I work in Hamburg and live in Buffalo, and I am frequently asked how can I live in that crime-ridden city. The reality is that although there are a few obvious areas of danger, on the whole the city is safe.

Here are a few simple ideas that would not only make the city more livable but would generate income as well.

Enforce sidewalk shoveling in the winter. Tremendous amounts of money were spent to install special curbs, yet for three or four months each year the elderly and handicapped are trapped in their houses because this law is not enforced. Have the traffic enforcers ticket the houses that have not shoveled within a certain length of time after a snowstorm. The ticket could be automatically applied to the property taxes of that house.

Put in pedestrian crosswalks. Streets such as Elmwood Avenue and Chippewa Street would benefit greatly from this, as would other areas that need to control the speed of traffic.

Set up random speed traps on the side streets and the Delaware S-curves. How odd it seemed after spending money to repave Delaware Avenue that the city wanted to straighten out the curves. The problem isn't the street -- it's the drivers. Kenmore is known for giving speeding tickets -- why can't Buffalo get the same reputation?

Give people an incentive to recycle. Rather than charging everyone a tax on garbage, why not reward those who recycle by establishing drop-off points around the city? Those who are interested can bring their recyclables and get money refunded from the tax.

Upgrade the existing train lines from the suburbs to establish an active public transportation system.

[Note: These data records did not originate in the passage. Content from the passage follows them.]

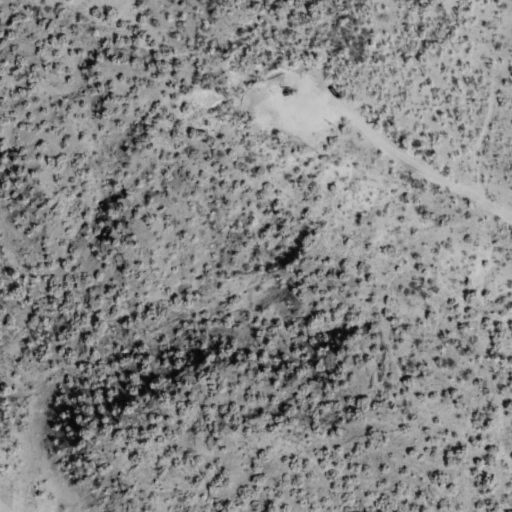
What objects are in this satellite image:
road: (451, 123)
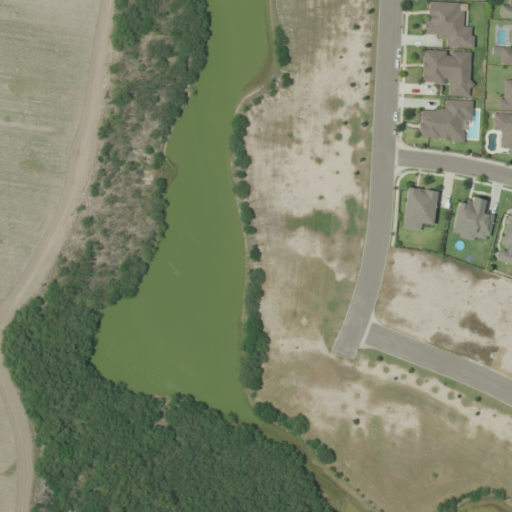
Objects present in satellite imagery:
building: (445, 24)
building: (446, 70)
building: (443, 121)
road: (448, 161)
road: (382, 164)
building: (417, 207)
building: (471, 220)
road: (346, 338)
road: (432, 360)
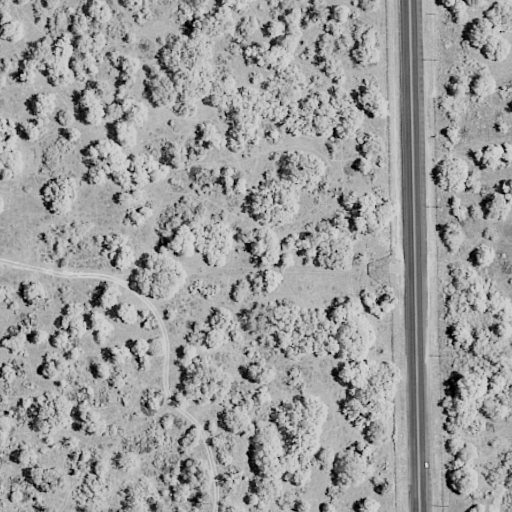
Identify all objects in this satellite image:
road: (416, 256)
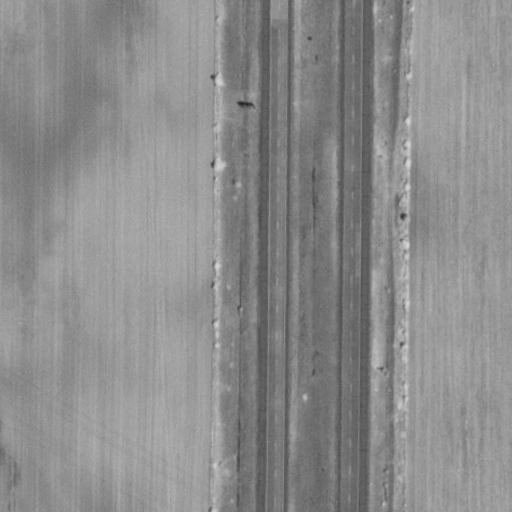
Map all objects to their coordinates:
road: (274, 256)
road: (354, 256)
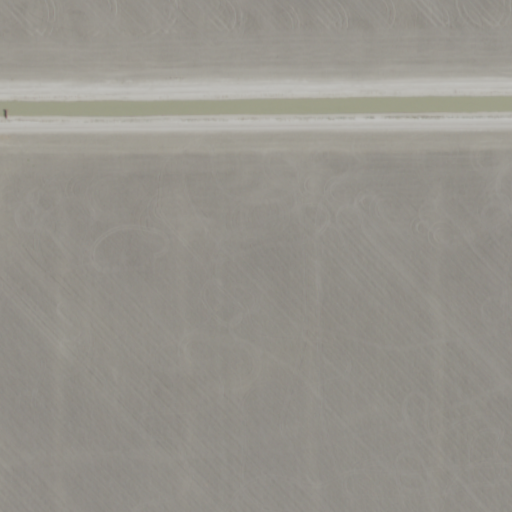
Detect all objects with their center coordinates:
road: (256, 124)
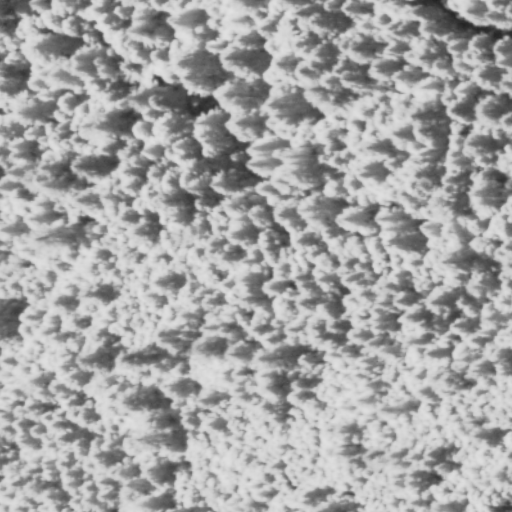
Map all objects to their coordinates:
road: (476, 15)
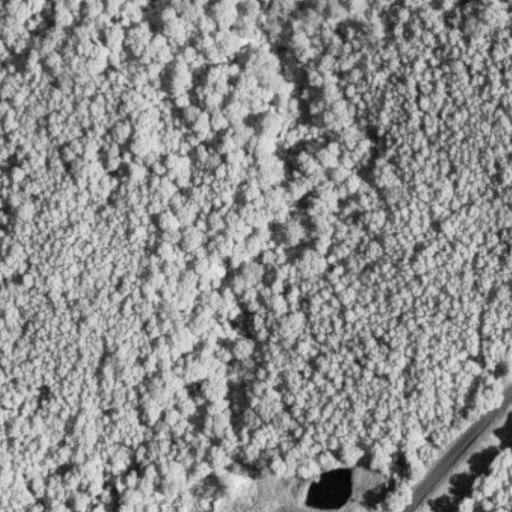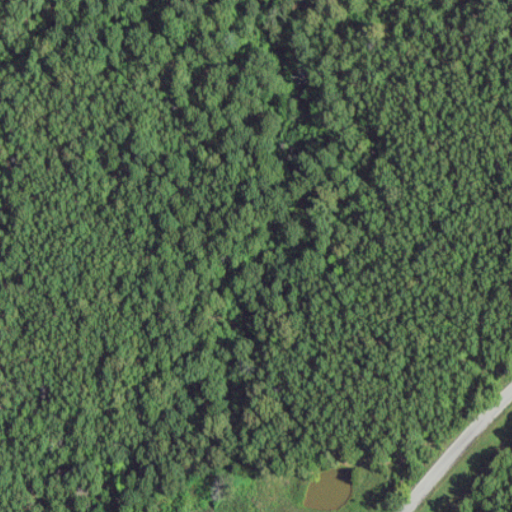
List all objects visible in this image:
road: (459, 454)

This would decrease the number of cars on our highways and reduce the amount of money that is spent on road repairs. Special trains could be set up during sporting events that would bring people downtown and return them home after the event. This would also help eliminate some drinking and driving.

Move the Botanical Gardens greenhouse from South Buffalo to Delaware Park. One has only to look at the crowds flocking to the new greenhouse and butterfly exhibit in Canada to see how interested people are in nature. This could be a big attraction.